For someone who may never go on your website, may never read one of your cookbooks or your blogs, is there one piece of advice or a tip, nutritionally or related to food, that you can leave with them?

Speaker 2:

Yeah, I have so many, but I'll try to choose one or two. I would say keep it simple. You don't have to be a culinary school trained chef to come up with delicious, healthy meals for your family. The other thing I would say is to plan. I'm a planner. I've always been a planner.

Speaker 2:

One of my biggest tips is to plan out your meals for the week. It's called meal planning. Just taking 30 minutes on the weekend to plan out your meals for the week will save you time, will save you money and you'll end up eating a lot healthier too. On Saturdays or Sundays, I'll take 30 minutes. I'll just look at my schedule and figure out which days I want to cook that week. Am I cooking a meal after I work a 10 or 12 hour shift at work? No, I cook on the days when I'm off and I make enough so that I'll have leftovers to repurpose on those nights when I know I'm going to be coming home late. Then I make my list for the week what I'm going to be eating and then I go to the grocery store once. Make one trip to the grocery store.

Speaker 1:

One trip.

Speaker 2:

One trip that will save you from making those last minute multiple runs to the grocery store during the week at five o'clock when you're trying to figure out what to make for dinner. It'll save you money because when you plan your meals you can repurpose your ingredients. For example, if I'm going to buy a rotisserie chicken to serve to my family one night, then the next night I'm going to make them into chicken quesadillas or chicken tacos or chicken pasta. That'll save money and that way you're using up everything that you buy. This will also prevent last minute runs to pick up, take out or last minute runs to the fast food place. If you plan your meals, I would say menu planning and just taking even 30 minutes, like I said, to plan out what you're going to eat for the week makes such a huge difference.

Speaker 1:

That's great stuff For our listeners. How can they become part of the foodie physician experience? Where can they find you?

Speaker 2:

The easiest way to just go to my website, which is thefoodiephysiciancom. We are also on every social media platform Instagram, facebook, youtube, twitter, pinterest all as the foodie physician.

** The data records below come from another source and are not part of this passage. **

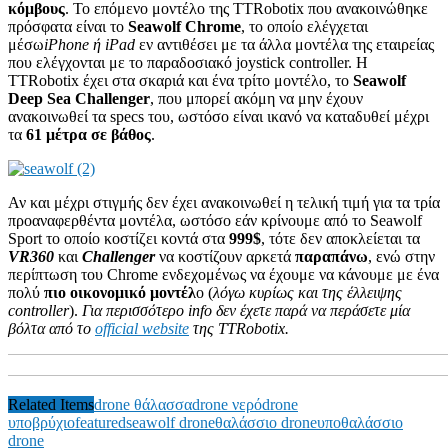
κόμβους
. Το επόμενο μοντέλο της TTRobotix που ανακοινώθηκε
πρόσφατα είναι το
Seawolf Chrome
, το οποίο ελέγχεται
μέσω
iPhone ή iPad
εν αντιθέσει με τα άλλα μοντέλα της εταιρείας
που ελέγχονται με το παραδοσιακό joystick controller. H
ΤΤRobotix έχει στα σκαριά και ένα τρίτο μοντέλο, το
Seawolf
Deep Sea Challenger
, που μπορεί ακόμη να μην έχουν
ανακοινωθεί τα specs του, ωστόσο είναι ικανό να καταδυθεί μέχρι
τα
61 μέτρα σε βάθος
.
Αν και μέχρι στιγμής δεν έχει ανακοινωθεί η τελική τιμή για τα τρία
προαναφερθέντα μοντέλα, ωστόσο εάν κρίνουμε από το Seawolf
Sport το οποίο κοστίζει κοντά στα
999$
, τότε δεν αποκλείεται τα
VR360
και
Challenger
να κοστίζουν αρκετά
παραπάνω
, ενώ στην
περίπτωση του Chrome ενδεχομένως να έχουμε να κάνουμε με ένα
πολύ
πιο οικονομικό μοντέλ
ο (
λόγω κυρίως και της έλλειψης
controller
).
Για περισσότερο info δεν έχετε παρά να περάσετε μία
βόλτα από το
official website
της TTRobotix.
Related Items
drone θάλασσα
drone νερό
drone
υποβρύχιο
featured
seawolf drone
θαλάσσιο drone
υποθαλάσσιο
drone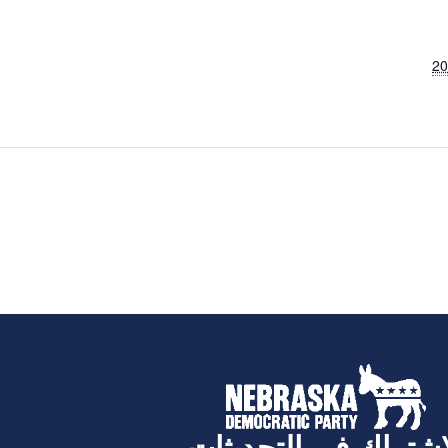
اشتراك في التحديثات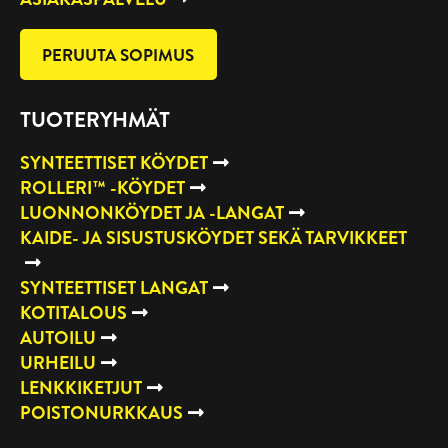
PERUUTA SOPIMUS
TUOTERYHMÄT
SYNTEETTISET KÖYDET
ROLLERI™ -KÖYDET
LUONNONKÖYDET JA -LANGAT
KAIDE- JA SISUSTUSKÖYDET SEKÄ TARVIKKEET
SYNTEETTISET LANGAT
KOTITALOUS
AUTOILU
URHEILU
LENKKIKETJUT
POISTONURKKAUS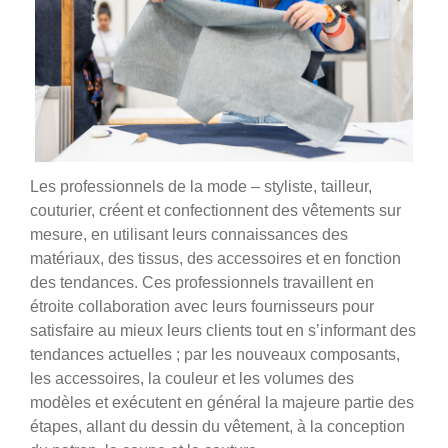
Les professionnels de la mode – styliste, tailleur,
couturier, créent et confectionnent des vêtements sur
mesure, en utilisant leurs connaissances des
matériaux, des tissus, des accessoires et en fonction
des tendances. Ces professionnels travaillent en
étroite collaboration avec leurs fournisseurs pour
satisfaire au mieux leurs clients tout en s’informant des
tendances actuelles ; par les nouveaux composants,
les accessoires, la couleur et les volumes des
modèles et exécutent en général la majeure partie des
étapes, allant du dessin du vêtement, à la conception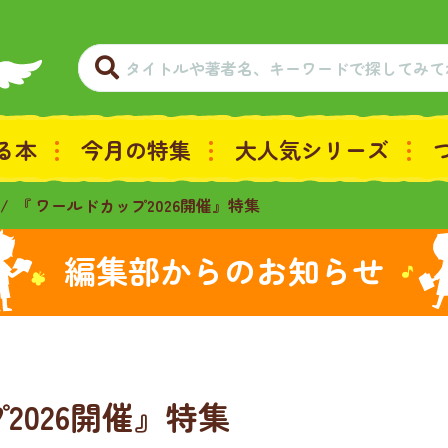
る本
今月の特集
大人気シリーズ
『 ワールドカップ2026開催』特集
編集部からのお知らせ
2026開催』特集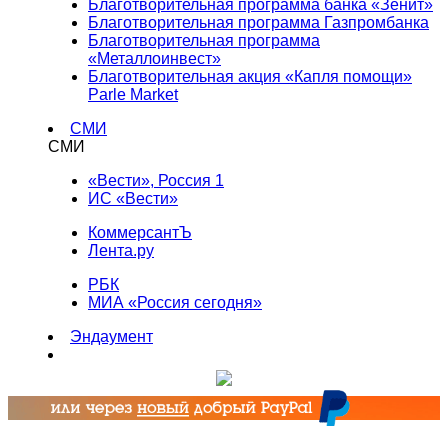
Благотворительная программа банка «Зенит»
Благотворительная программа Газпромбанка
Благотворительная программа
«Металлоинвест»
Благотворительная акция «Капля помощи»
Parle Market
СМИ
СМИ
«Вести», Россия 1
ИС «Вести»
КоммерсантЪ
Лента.ру
РБК
МИА «Россия сегодня»
Эндаумент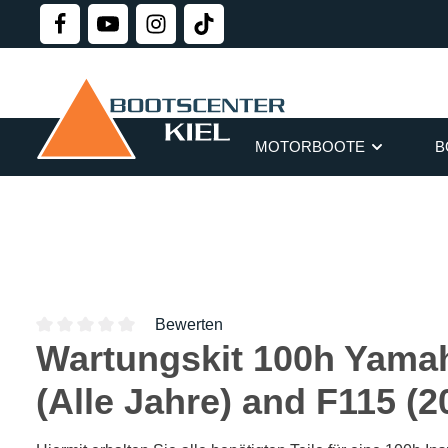
springen
Zur Hauptnavigation springen
MOTORBOOTE
B
Bewerten
Wartungskit 100h Yamah
Durchschnittliche Bewertung von 0 von 5 Sternen
(Alle Jahre) and F115 (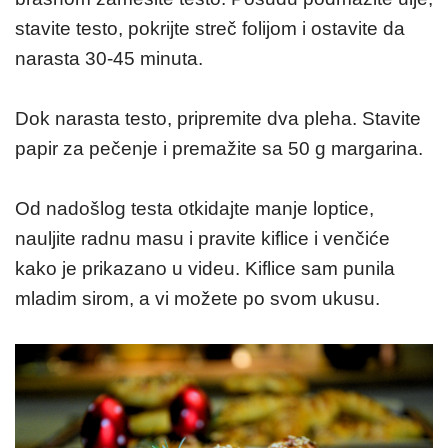
stavite testo, pokrijte streč folijom i ostavite da
narasta 30-45 minuta.
Dok narasta testo, pripremite dva pleha. Stavite
papir za pečenje i premažite sa 50 g margarina.
Od nadošlog testa otkidajte manje loptice,
nauljite radnu masu i pravite kiflice i venčiće
kako je prikazano u videu. Kiflice sam punila
mladim sirom, a vi možete po svom ukusu.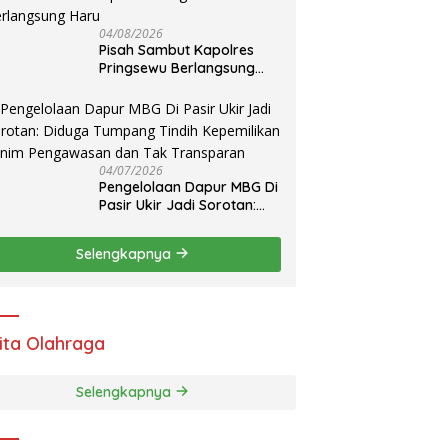
S
B
04/08/2026
u
Pisah Sambut Kapolres
1
Pringsewu Berlangsung
Haru
04/07/2026
Pengelolaan Dapur MBG Di
Pasir Ukir Jadi Sorotan:
Diduga Tumpang Tindih
Kepemilikan Minim
Selengkapnya
Pengawasan dan Tak
Transparan
ita Olahraga
Selengkapnya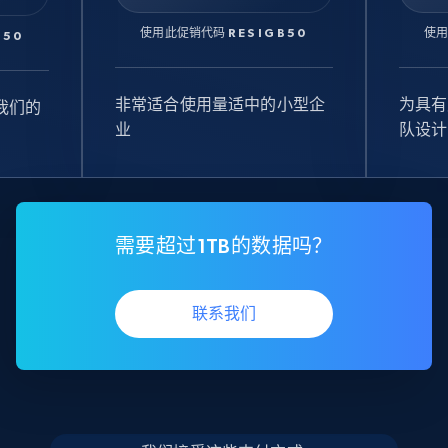
使用此促销代码
RESIGB50
使
B50
非常适合使用量适中的小型企
为具有
我们的
业
队设计
需要超过1TB的数据吗？
联系我们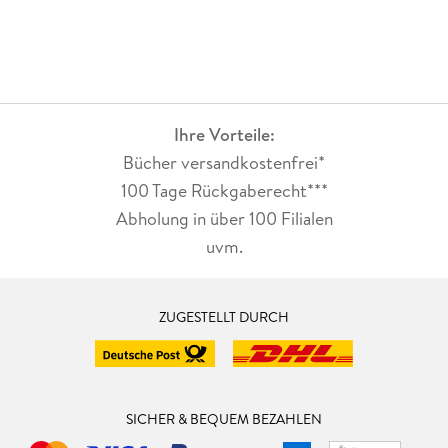
Ihre Vorteile:
Bücher versandkostenfrei*
100 Tage Rückgaberecht***
Abholung in über 100 Filialen
uvm.
ZUGESTELLT DURCH
SICHER & BEQUEM BEZAHLEN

If you go to my website, you can just sign up for my email newsletters. That way, you're always up to date with new recipes that I'm posting In the future. Actually, I'm going to start getting into the online course world. I'm going to start making some digital courses that people can access on my website, with online cooking classes and recipes to help prevent various diseases like high blood pressure, heart disease, diabetes, things like that. The best way to find me is to go to the website, and it has all my contact information there.

Speaker 1:

Dr, it's been such a great conversation, aspirational, informative. You've been a great guest. Thank you very much for coming on the podcast.

Speaker 2:

Thank you so much for having me. It was a pleasure.